- Texte visé : Projet de loi de financement de la sécurité sociale pour 2026, n° 1907
- Stade de lecture : 1ère lecture (1ère assemblée saisie)
- Examiné par : Commission des affaires sociales
I. – À titre expérimental et pour une durée de trois ans, il est institué, dans un nombre limité de territoires volontaires, un dispositif de prise en charge a posteriori des frais de transports sanitaires prescrits pour des patients dont la condition de santé ne justifie pas nécessairement une prise en charge en transport sanitaire selon l’évaluation établie par le professionnel prescripteur. Les patients en affection de longue durée et les bénéficiaires de la complémentaire solidaire seront exclus de ce dispositif.
II. – Les modalités d’application du présent article, notamment la sélection des territoires, les critères d’éligibilité des bénéficiaires, les modalités d’évaluation et les conditions de financement, sont déterminées par décret.
Les dépenses de transport sanitaire constituent une part significative des dépenses remboursées par l’assurance maladie à hauteur de plus de 6 milliards d’euros par an selon la Caisse nationale d’assurance maladie.
Or, dans la pratique clinique, la prescription d’un transport sanitaire est parfois faite de manière « automatique » ou systématique, sans nécessairement adapter le mode de transport aux besoins spécifiques du patient. En d’autres termes, tous les patients pour lesquels un transport est prescrit n’ont pas nécessairement besoin d’un transport sanitaire — certains pourraient être transportés autrement (véhicule personnel, transport en commun, etc.) sans préjudice pour leur état. Cette « automatisation » de la prescription contribue potentiellement à des surcoûts ou à des usages non optimisés du dispositif de transport sanitaire.

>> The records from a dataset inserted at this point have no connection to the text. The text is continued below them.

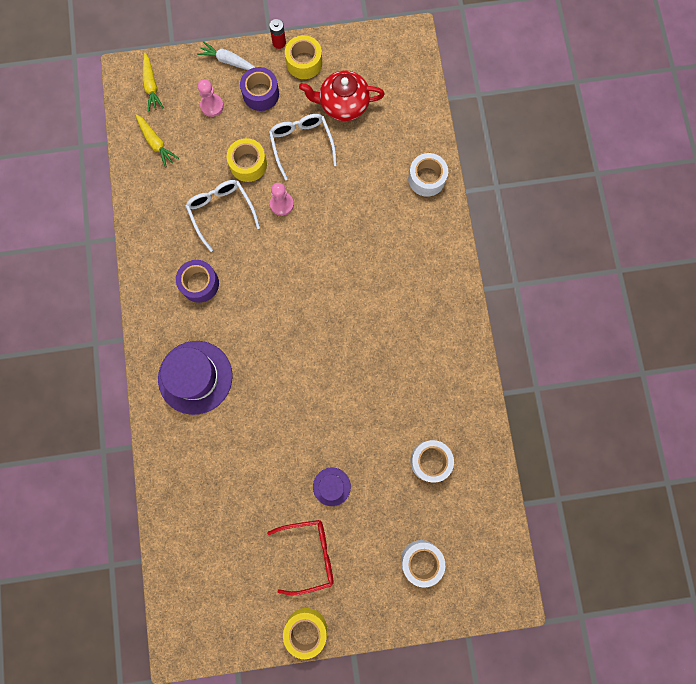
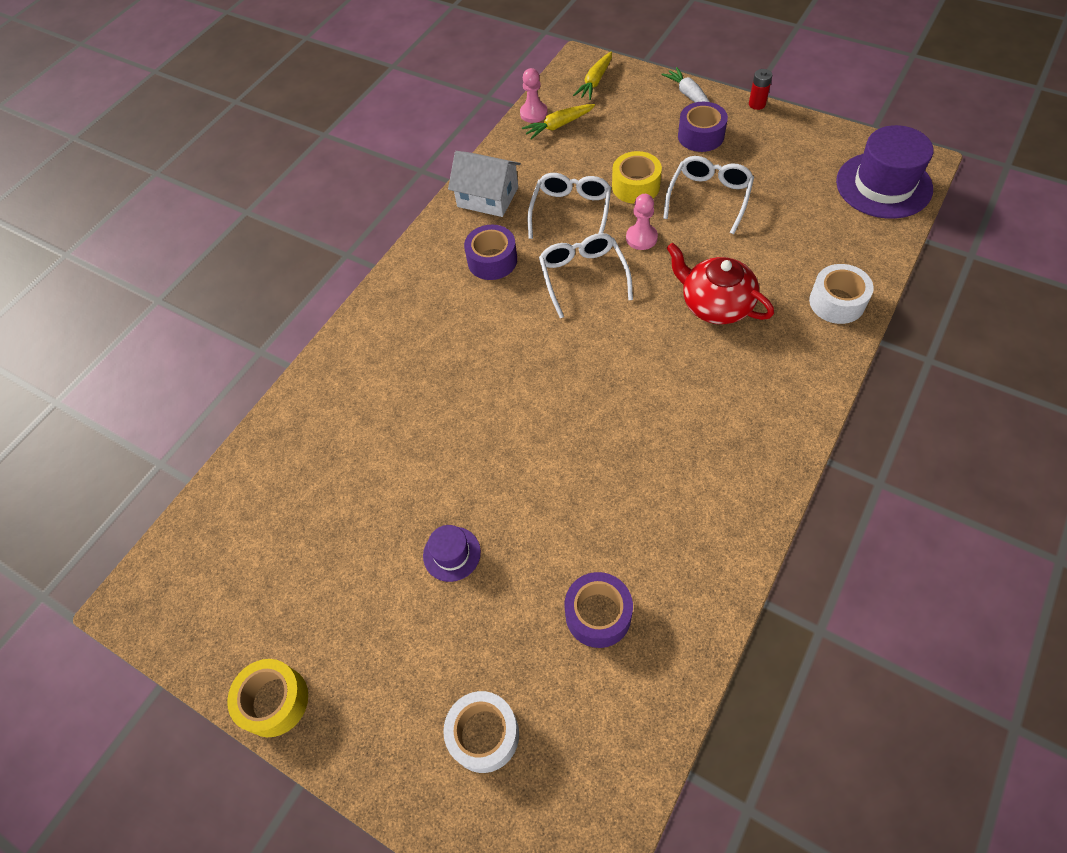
camera: 45 degrees right, 20 degrees down
(155, 235) = (487, 197): none -> white house
(156, 143) = (558, 125): yellow carrot -> yellow carrot turned 60 degrees clockwise
(195, 377) = (409, 341): purple hat -> purple hat (883, 185)
(212, 106) = (640, 122): pink pawn -> pink pawn (533, 113)
(267, 257) = (583, 276): none -> white glasses
(304, 62) = (771, 131): yellow tape -> none
(309, 554) = (359, 612): red glasses -> none
(343, 104) = (786, 185): red teapot -> red teapot (715, 304)
(430, 461) = (598, 614): white tape -> purple tape

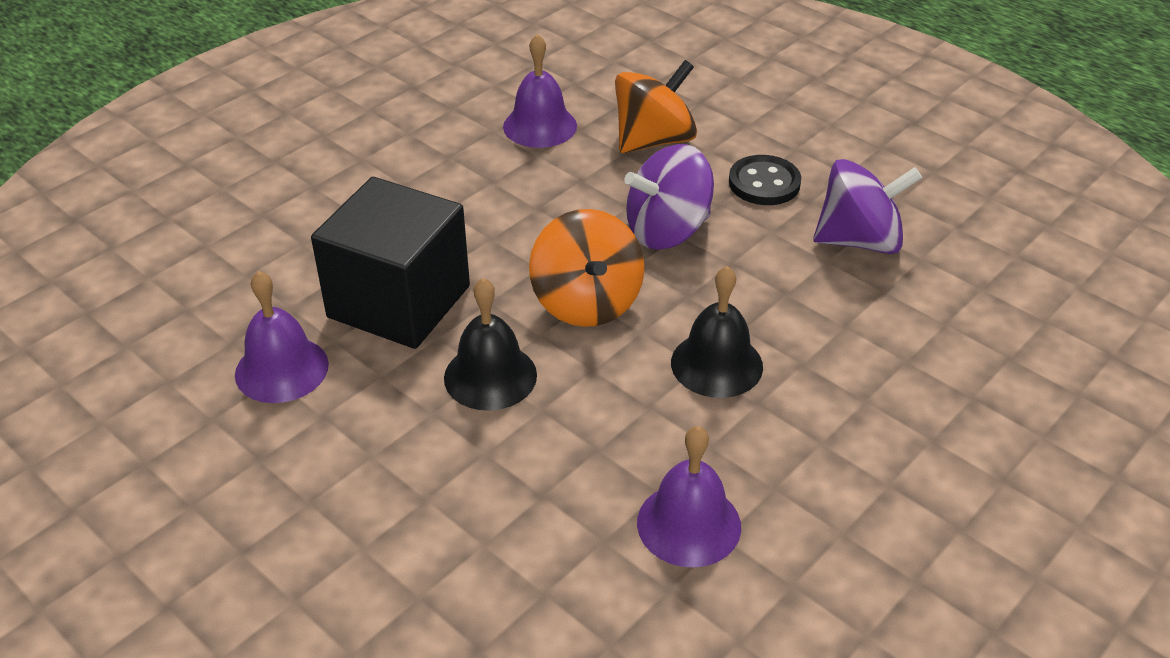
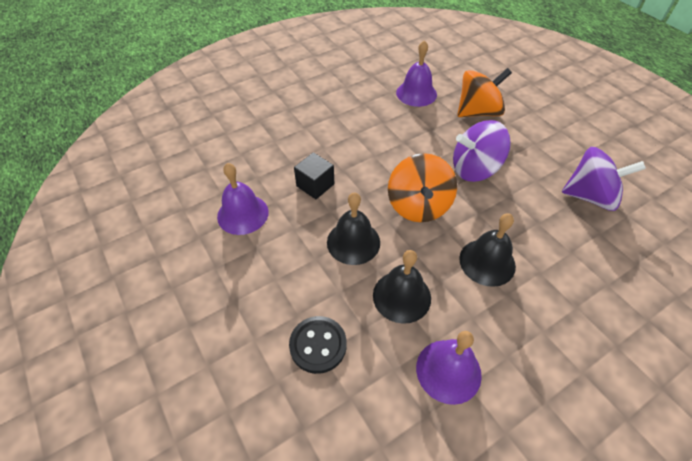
camera: 15 degrees right, 10 degrees up
(399, 301) = (315, 185): black cube -> black cube, size x0.47
(591, 438) = (401, 296): none -> black bell
(764, 183) = (537, 149): black button -> black button (318, 345)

Cet amendement vise donc à créer une expérimentation pour une prise en charge a posteriori, c’est-à-dire que le patient pourrait engager le transport selon les modalités qu’il juge nécessaires, puis effectuer une demande de remboursement auprès de l’assurance maladie sur justificatif. Cette possibilité suppose que la prescription initiale contienne une mention spécifique — par exemple l’ajout d’une case à cocher sur le bon de transport (ou la prescription) indiquant que le patient est éligible au régime de remboursement a posteriori. Le prescripteur pourrait ainsi identifier, dès l’acte de prescription, les situations dans lesquelles l’option d’un remboursement différé est ouverte.
Les personnes en affection de longue durée et bénéficiaires de la complémentaire solidaire seraient exclues du dispositif.